Member-only story
Things I Didn’t Say to a Black Racist Bicyclist
Note: In the comments, a few identitarians suggest I made up this story. I understand why they think it’s odd — I thought it was odd when it happened. If I was going to make up a story about meeting a black racist, I assure you, I would make up a story about an angry person yelling and maybe throwing something. People want racists to fit their cliches. But the reality is racists of all races range from polite to homicidal. Most are usually closer to civil than violent.
I was pedaling home from the dentist early this afternoon when I saw a young man on a bicycle coming my way. I noted a few things about him—he looked about twenty, he was black, he was playing music from a radio or an MP3 player—as I gave him my usual nod and a smile.
He said, “Don’t say hi to me. I don’t like white people” in a matter-of-fact way as he rode by. My first reaction was a mental shrug.

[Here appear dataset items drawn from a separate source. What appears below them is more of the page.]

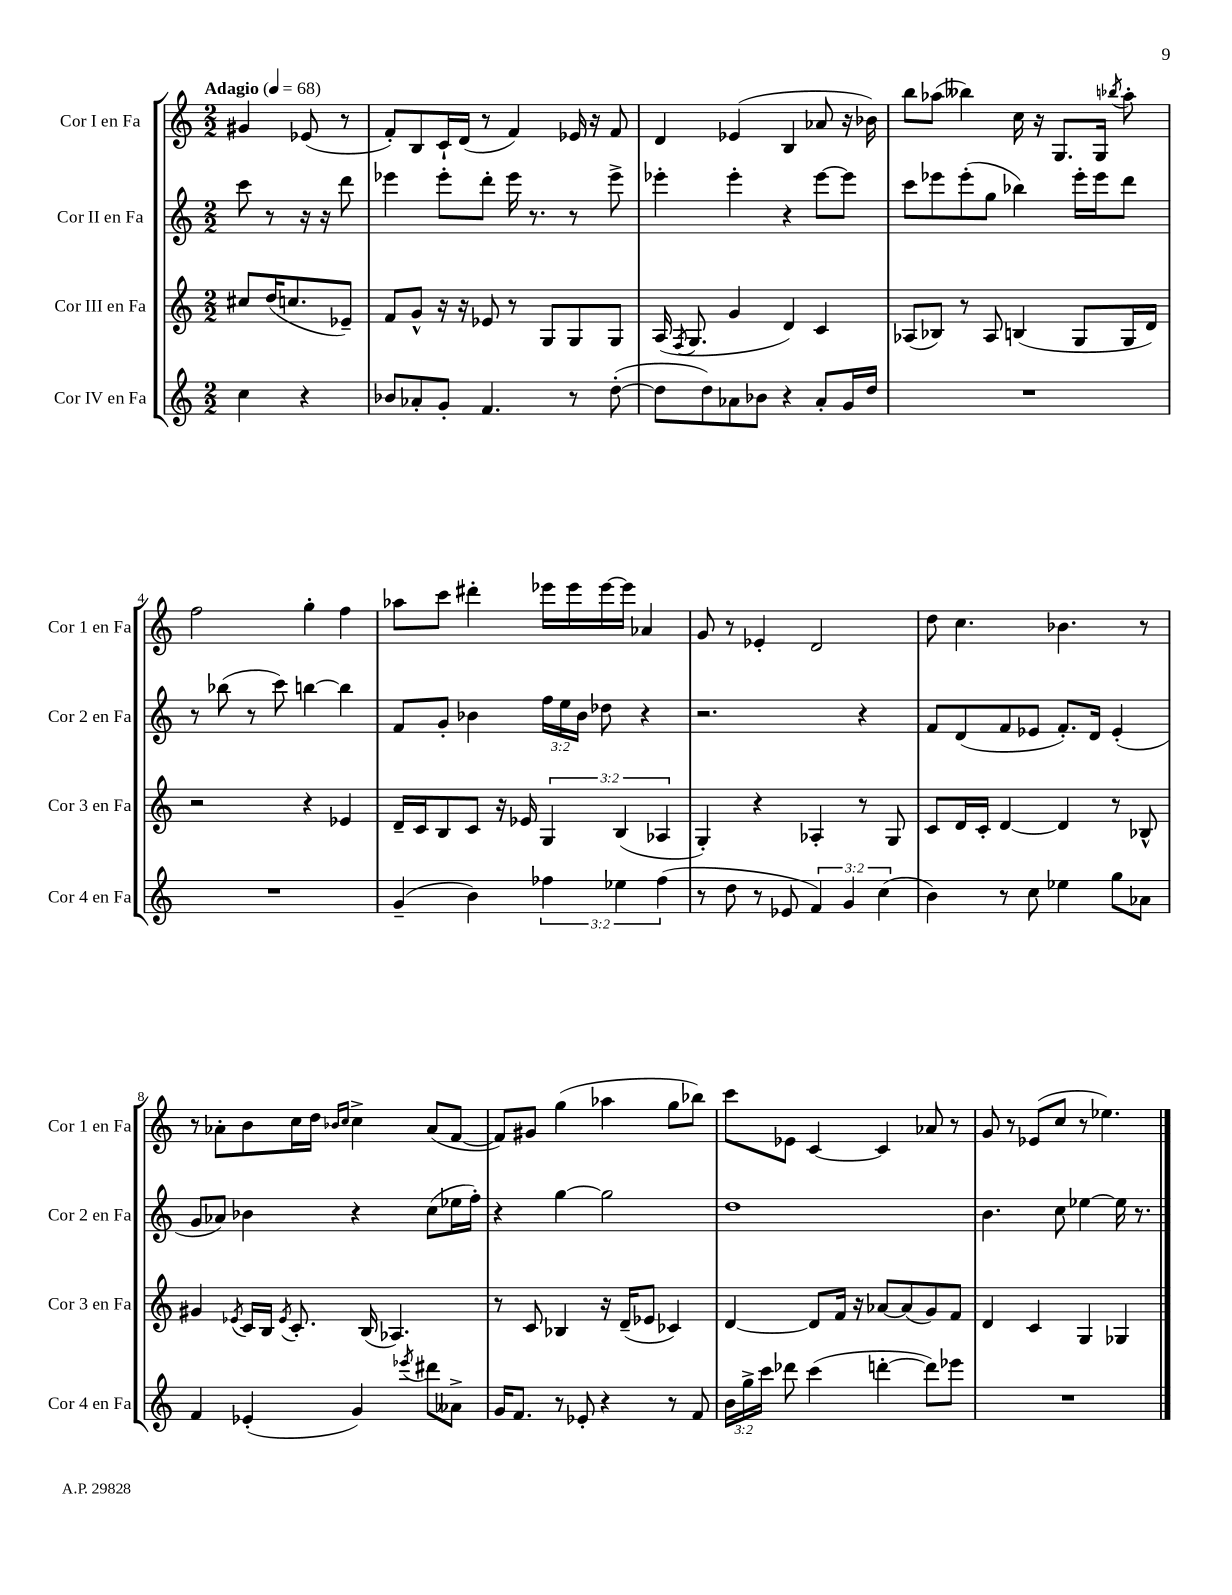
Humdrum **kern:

**kern	**kern	**kern	**kern
*part4	*part3	*part2	*part1
*staff4	*staff3	*staff2	*staff1
*I"Cor IV en Fa	*I"Cor III en Fa	*I"Cor II en Fa	*I"Cor I en Fa
*I'Cor 4 en Fa	*I'Cor 3 en Fa	*I'Cor 2 en Fa	*I'Cor 1 en Fa
*clefG2	*clefG2	*clefG2	*clefG2
*k[]	*k[]	*k[]	*k[]
*M2/2	*M2/2	*M2/2	*M2/2
*MM68	*MM68	*MM68	*MM68
=	=	=	=
!	!	!	!LO:TX:a:B:t=Adagio
4cc\	8cc#X/L	8ccc\	4g#X/
.	(16dd/K	8r	.
.	8.ccn/	.	.
4r	.	16r	(8e-X/
.	.	16r	.
.	8e-X~/J)	8ddd\	8r
=1	=1	=1	=1
8b-X/L	8f/L	4eee-X\	8f'/L)
8a-X'/	8g^^/J	.	8B/
8g'/J	16r	8eee-'\L	16c`/L
.	16r	.	(16d/JJ
4.f/	8e-X/	8ddd'\J	8r
.	8r	16eee-\	4f/)
.	.	8.r	.
.	8G/L	.	.
8r	8G/	8r	16e-X/
.	.	.	16r
([8dd'\	8G/J	8eee-^\	8f/
=2	=2	=2	=2
8dd\L]	(16A/	4eee-X'\	4d/
.	8qF/	.	.
.	8.G/	.	.
8dd\)	.	.	.
8a-X\	4g/	4eee-'\	(4e-X/
8b-X\J	.	.	.
4r	4d/)	4r	4B/
8a-'/L	4c/	[8eee-\L	8a-X/
16g/L	.	8eee-\J]	16r
16dd/JJ	.	.	16b-X\)
=3	=3	=3	=3
1r	(8A-X/L	8ccc\L	8bb\L
.	8B-X/J)	8eee-X\	(8aa-X\J
.	8r	(8eee-'\	4bb--X\)
.	8A-/	8gg\J	.
.	(4Bn/	4bb-X\)	16cc\
.	.	.	16r
.	.	.	8.G/L
.	8G/L	16eee-'\LL	.
.	.	16eee-\J	16G/Jk
.	.	.	8qbb-X/
.	16G/L	8ddd\J	8aa-'\
.	16d/JJ)	.	.
!!LO:LB:g=z
=4	=4	=4	=4
1r	2r	8r	2ff\
.	.	(8bb-X\	.
.	.	8r	.
.	.	8ccc\)	.
.	4r	[4bbn\	4gg'\
.	4e-X/	4bb\]	4ff\
=5	=5	=5	=5
(4g~/	16d~/LL	8f/L	8aa-X\L
.	16c/J	.	.
.	8B/	8g'/J	8ccc\J
4b\)	8c/J	4b-X\	4ddd#X'\
.	16r	.	.
.	16e-X/	.	.
6ff-X\	6G/	24ff\LL	16eee-X\LL
.	.	24ee\	.
.	.	.	16eee-\
.	.	24b-\JJ	.
.	.	8dd-X\	[16eee-\
6ee-X\	(6B/	.	.
.	.	.	16eee-\JJ]
.	.	4r	4a-X/
(6ff-\	6A-X/	.	.
=6	=6	=6	=6
8r	4G'/)	2.r	8g/
8dd\	.	.	8r
8r	4r	.	4e-X'/
8e-X/	.	.	.
6f/)	4A-X'/	.	2d/
6g/	.	.	.
.	8r	4r	.
(6cc\	.	.	.
.	8G/	.	.
=7	=7	=7	=7
4b\)	8c/L	8f/L	8dd\
.	16d/L	(8d/	4.cc\
.	16c'/JJ	.	.
8r	[4d/	8f/	.
8cc\	.	8e-X/J	.
4ee-X\	4d/]	8.f'/L)	4.b-X\
.	.	16d/Jk	.
8gg\L	8r	(4e-'/	.
8a-X\J	8B-X^^/	.	8r
!!LO:LB:g=z
=8	=8	=8	=8
4f/	4g#X/	8g/L	8r
.	.	8a-X/J)	8a-X'\L
.	8qe-X/	.	.
(4e-X'/	16c/LL	4b-X\	8b\
.	16B/JJ	.	.
.	8qe-/	.	.
.	8.c'/	.	16cc\L
.	.	.	16dd\JJ
.	.	.	16qqb-X/LL
.	.	.	16qqcc/JJ
4g/)	.	4r	4cc^\
.	(16B/	.	.
.	4.A-X/)	.	.
8qeee-X/	.	.	.
8ddd#X\L	.	(8cc\L	(8a-/L
8a--X^\J	.	16ee-X\L	[8f/J
.	.	16ff'\JJ)	.
=9	=9	=9	=9
16g/KL	8r	4r	8f/L])
8.f/J	.	.	.
.	8c/	.	8g#X/J
8r	4B-X/	[4gg\	(4gg\
8e-X'/	.	.	.
4r	16r	2gg\]	4aa-X\
.	(16d~/KL	.	.
.	8e-X/J	.	.
8r	4c-X/)	.	8gg\L
8f/	.	.	8bb-X\J)
=10	=10	=10	=10
24b\LL	[4d/	1dd	8ccc\L
24gg^\	.	.	.
24ccc\JJ	.	.	.
8ddd-X\	.	.	8e-X\J
(4ccc\	8d/L]	.	[4c/
.	16f/Jk	.	.
.	16r	.	.
[4dddn'\	[8a-X/L	.	4c/]
.	(8a-/]	.	.
8ddd\L])	8g/)	.	8a-X/
8eee-X\J	8f/J	.	8r
=11	=11	=11	=11
1r	4d/	4.b\	8g/
.	.	.	8r
.	4c/	.	(8e-X/L
.	.	8cc\	8cc/J
.	4G/	[4ee-X\	8r
.	.	.	4.ee-X\)
.	4G-X/	16ee-\]	.
.	.	8.r	.
==	==	==	==
*-	*-	*-	*-
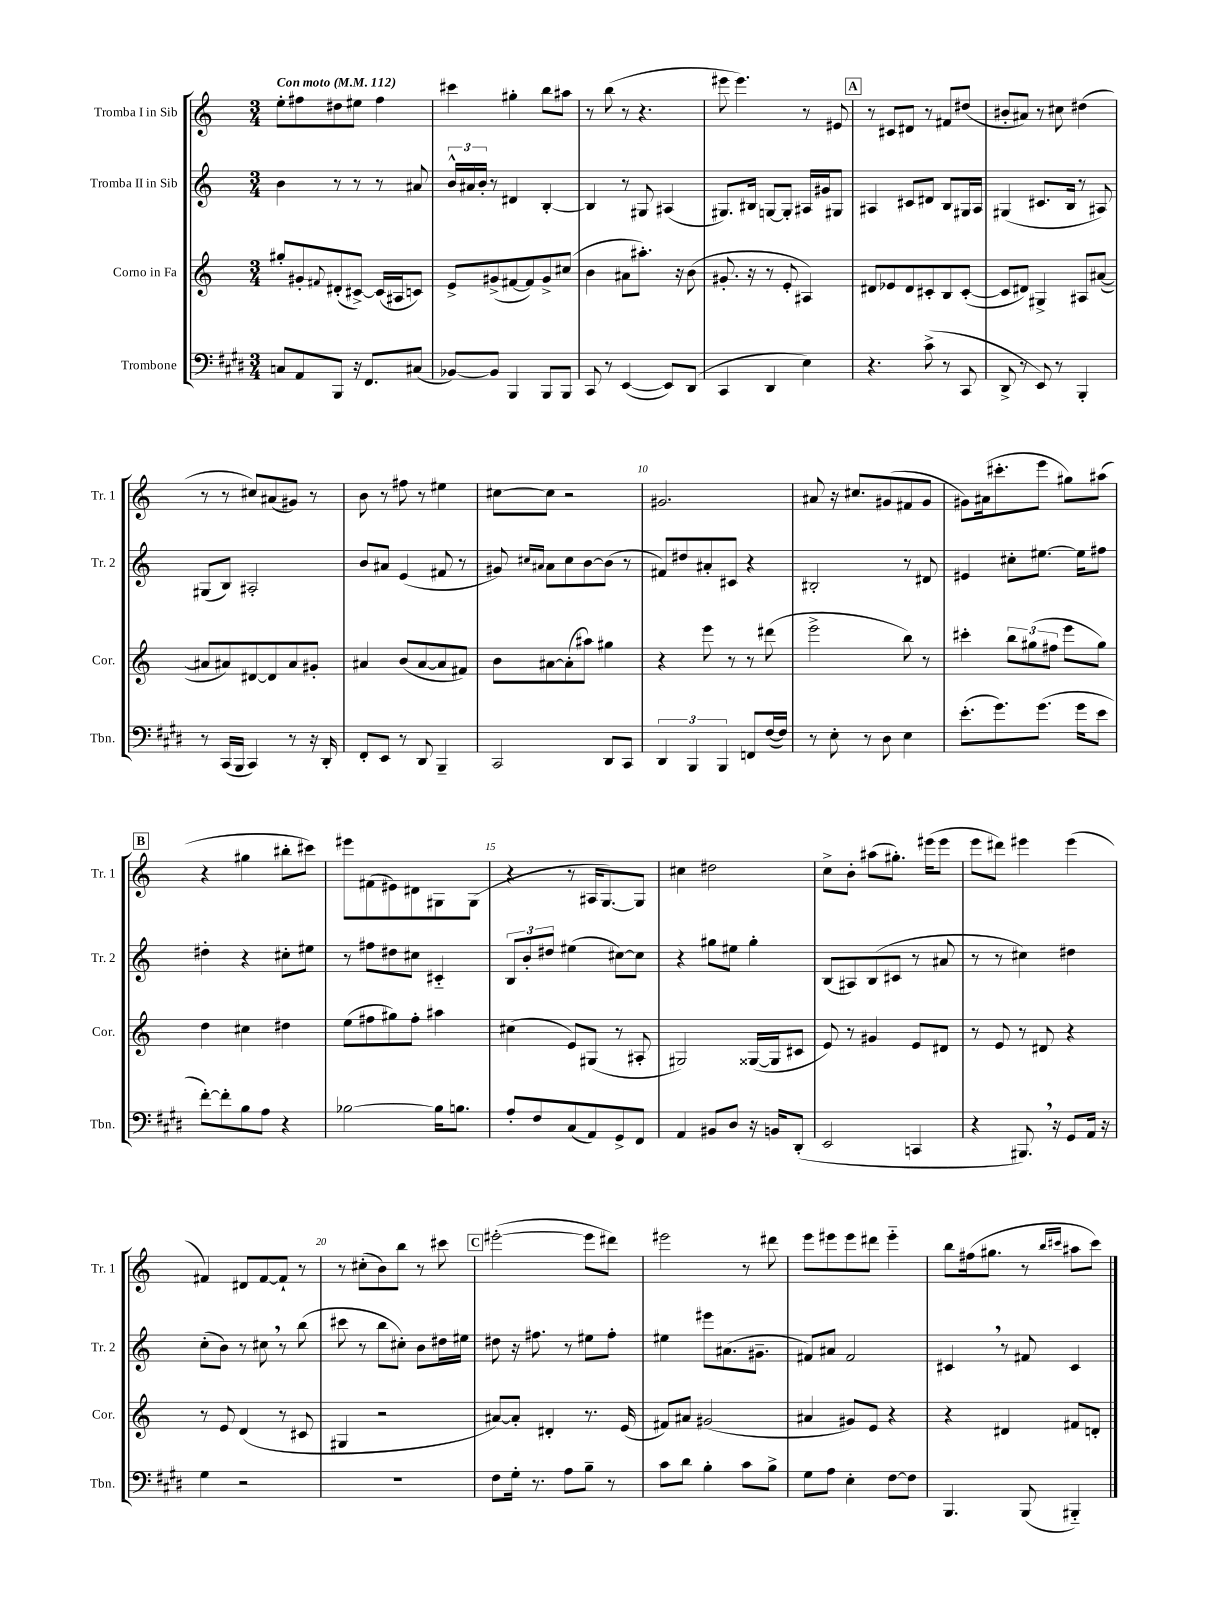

I am not young and my idealism has been tarnished by reality, so having a black racist say something dismissing to me because he only sees race does not make me burst out in what has the sexist name of “white girl tears”. It doesn’t even make me particularly sad, and most of my slight sadness comes from my failure to shout, “I don’t like them either!” People who thought of themselves as white made anonymous death threats to my parents and bullied me in school because my family was involved in the civil rights movement. Today, I just pity people whose understanding of the world is literally skin deep.